=== TEXT PASSAGE ===
□ □ □

Belated happy birthday! I do love "Love and Theft" from his later period works.


----------



## SanAntone (May 10, 2020)

Hard to believe he's 80 years old. Rave on, Bob Dylan ...


----------



## starthrower (Dec 11, 2010)

I met Pete and Maura Kennedy in a Syracuse University building elevator about 17 or 18 years ago. A sweet couple!


----------



## Itullian (Aug 27, 2011)

Happy Birthday Bob!
Keep on keepin' on!


----------



## SONNET CLV (May 31, 2014)

It's not everyday one can celebrate a Nobel Prize winner by listening to great classic songs. But today is such a day. And Bob Dylan is the man.

I have quite a few Dylan discs in my collection, thanks in part to having invested some years back in the big CD box set, Volume 1, of Dylan's _The Complete Album Collection_ on Columbia/Legacy/Sony Music ‎88691924312, a true treasure box containing 41 albums spread over nearly 50 discs.









Still, I prefer Dylan by way of vinyl, which my stereo rig is especially tweeked to play back with fullest fidelity. So it is to my dozen or so Dylan black discs I will turn for Dylan magic today on his birthday.

I'm currently listening to _Nashville Skyline_, which opens with Dylan and Johnnie Cash singing "Girl From the North Country". I've already surveyed sides from _The Freewheelin' Bob Dylan_ and _Blonde On Blonde_, two of my favorite Dylan discs, certainly more to my liking than _Nashville Skyline_. But today is no day to be critical of Dylan. Rather, today is a day to enjoy this masterful poet/songmeister. And I have much more Dylan to spin, including, before this day is over, his first ever commercial recording (as I understand it to be), which features Dylan on harmonica (for which he was paid 50 buck for a single take) on the title track to Harry Belafonte's 1962 album _The Midnight Special_, which I'll probably get to round about midnight of this celebratory day.

For those who can't wait, there's this:






I hope Bob makes it through at least a couple more decades. We all deserve that.


----------

□ □ □

=== RECORDS SUPPLIED ===
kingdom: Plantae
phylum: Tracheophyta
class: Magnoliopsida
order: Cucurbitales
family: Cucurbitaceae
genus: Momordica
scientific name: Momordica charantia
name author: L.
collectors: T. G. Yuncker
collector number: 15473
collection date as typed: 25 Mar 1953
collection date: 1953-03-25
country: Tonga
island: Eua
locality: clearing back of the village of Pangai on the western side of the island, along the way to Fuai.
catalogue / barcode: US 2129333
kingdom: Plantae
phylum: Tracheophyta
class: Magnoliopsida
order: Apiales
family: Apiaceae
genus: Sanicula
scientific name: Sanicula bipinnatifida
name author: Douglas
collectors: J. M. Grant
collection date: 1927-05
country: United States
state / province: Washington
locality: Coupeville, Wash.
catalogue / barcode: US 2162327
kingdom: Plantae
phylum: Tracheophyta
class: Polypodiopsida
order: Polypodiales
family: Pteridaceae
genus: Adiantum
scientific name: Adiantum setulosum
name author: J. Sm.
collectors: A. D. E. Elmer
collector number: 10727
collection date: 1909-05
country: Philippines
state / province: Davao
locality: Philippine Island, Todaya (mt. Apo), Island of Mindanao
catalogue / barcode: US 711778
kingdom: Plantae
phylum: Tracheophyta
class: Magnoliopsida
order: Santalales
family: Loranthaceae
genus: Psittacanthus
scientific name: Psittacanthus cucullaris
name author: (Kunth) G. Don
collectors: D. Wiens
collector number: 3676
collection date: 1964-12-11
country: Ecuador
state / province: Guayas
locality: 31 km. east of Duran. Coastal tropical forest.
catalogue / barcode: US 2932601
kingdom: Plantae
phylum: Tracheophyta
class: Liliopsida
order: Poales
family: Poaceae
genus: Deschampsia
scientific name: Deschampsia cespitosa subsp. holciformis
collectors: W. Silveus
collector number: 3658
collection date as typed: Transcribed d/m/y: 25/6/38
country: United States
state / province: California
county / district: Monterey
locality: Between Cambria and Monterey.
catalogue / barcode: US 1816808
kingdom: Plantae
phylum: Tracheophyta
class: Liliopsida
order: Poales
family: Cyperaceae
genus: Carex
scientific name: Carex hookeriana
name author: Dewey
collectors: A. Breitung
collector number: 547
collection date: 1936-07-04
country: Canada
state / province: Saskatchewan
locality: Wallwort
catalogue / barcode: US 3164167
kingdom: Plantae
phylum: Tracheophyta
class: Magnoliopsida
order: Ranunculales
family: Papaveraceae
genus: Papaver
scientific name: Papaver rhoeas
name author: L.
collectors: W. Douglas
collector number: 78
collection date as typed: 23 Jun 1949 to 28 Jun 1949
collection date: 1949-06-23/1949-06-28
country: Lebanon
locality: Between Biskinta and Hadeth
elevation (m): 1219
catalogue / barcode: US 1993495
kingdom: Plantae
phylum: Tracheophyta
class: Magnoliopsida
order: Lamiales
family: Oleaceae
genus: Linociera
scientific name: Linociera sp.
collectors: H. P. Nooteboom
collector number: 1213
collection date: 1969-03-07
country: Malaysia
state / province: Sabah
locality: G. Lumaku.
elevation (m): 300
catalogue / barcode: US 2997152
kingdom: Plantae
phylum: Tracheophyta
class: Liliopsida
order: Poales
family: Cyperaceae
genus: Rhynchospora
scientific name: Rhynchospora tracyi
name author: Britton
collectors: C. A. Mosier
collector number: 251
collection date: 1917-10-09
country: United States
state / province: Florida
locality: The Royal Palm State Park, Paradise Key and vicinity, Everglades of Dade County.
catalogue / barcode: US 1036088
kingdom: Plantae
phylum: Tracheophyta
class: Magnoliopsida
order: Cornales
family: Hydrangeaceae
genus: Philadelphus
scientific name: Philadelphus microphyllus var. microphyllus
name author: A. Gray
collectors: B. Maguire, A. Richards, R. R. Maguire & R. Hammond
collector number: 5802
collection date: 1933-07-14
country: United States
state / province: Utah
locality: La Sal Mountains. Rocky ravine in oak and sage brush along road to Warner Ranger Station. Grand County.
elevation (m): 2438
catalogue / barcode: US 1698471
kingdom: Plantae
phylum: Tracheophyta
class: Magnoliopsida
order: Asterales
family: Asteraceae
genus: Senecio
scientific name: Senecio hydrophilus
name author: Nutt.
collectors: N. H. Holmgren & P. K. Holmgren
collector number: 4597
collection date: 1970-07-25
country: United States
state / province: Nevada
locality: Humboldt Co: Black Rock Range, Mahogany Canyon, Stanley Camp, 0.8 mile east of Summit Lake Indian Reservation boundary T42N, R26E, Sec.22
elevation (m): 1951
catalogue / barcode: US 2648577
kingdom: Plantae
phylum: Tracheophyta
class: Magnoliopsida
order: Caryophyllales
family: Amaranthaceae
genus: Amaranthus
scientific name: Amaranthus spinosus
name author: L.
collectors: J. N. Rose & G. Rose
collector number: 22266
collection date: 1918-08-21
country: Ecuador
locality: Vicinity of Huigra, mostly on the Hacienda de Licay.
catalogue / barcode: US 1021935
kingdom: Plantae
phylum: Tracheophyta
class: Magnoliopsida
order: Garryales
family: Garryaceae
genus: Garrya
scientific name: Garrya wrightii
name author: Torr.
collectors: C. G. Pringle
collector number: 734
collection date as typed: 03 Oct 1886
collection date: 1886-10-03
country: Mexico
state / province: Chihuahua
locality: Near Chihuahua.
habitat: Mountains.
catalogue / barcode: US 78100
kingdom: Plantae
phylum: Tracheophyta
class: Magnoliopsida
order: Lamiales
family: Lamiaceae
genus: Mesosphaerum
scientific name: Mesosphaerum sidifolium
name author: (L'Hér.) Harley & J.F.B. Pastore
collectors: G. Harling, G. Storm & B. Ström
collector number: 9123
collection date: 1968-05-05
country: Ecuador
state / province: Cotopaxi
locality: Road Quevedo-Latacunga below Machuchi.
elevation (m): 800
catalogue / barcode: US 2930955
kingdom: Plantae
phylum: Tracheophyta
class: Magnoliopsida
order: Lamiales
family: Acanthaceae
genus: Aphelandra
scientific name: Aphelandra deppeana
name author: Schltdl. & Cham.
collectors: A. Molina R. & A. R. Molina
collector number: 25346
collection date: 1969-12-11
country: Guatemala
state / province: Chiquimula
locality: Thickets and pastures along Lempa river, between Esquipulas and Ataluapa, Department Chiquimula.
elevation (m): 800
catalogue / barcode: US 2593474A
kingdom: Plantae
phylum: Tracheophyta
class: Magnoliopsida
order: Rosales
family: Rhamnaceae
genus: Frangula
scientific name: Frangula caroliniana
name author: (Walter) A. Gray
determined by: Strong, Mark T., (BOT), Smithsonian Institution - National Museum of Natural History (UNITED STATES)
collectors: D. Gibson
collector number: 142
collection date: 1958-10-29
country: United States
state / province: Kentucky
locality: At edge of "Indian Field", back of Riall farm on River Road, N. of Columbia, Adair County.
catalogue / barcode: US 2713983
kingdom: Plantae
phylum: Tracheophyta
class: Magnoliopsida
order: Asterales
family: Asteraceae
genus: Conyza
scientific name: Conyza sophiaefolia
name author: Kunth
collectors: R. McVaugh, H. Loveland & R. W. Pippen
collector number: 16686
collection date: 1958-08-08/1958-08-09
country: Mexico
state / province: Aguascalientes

□ □ □

=== WHAT YOU HAVE TO DO ===
From the Bob Dylan birthday thread, quote the passage between "Belated happy birthday!" and "Bob Dylan ...", inclusive.

=== FULL OUTPUT ===
Belated happy birthday! I do love "Love and Theft" from his later period works.


----------



## SanAntone (May 10, 2020)

Hard to believe he's 80 years old. Rave on, Bob Dylan ...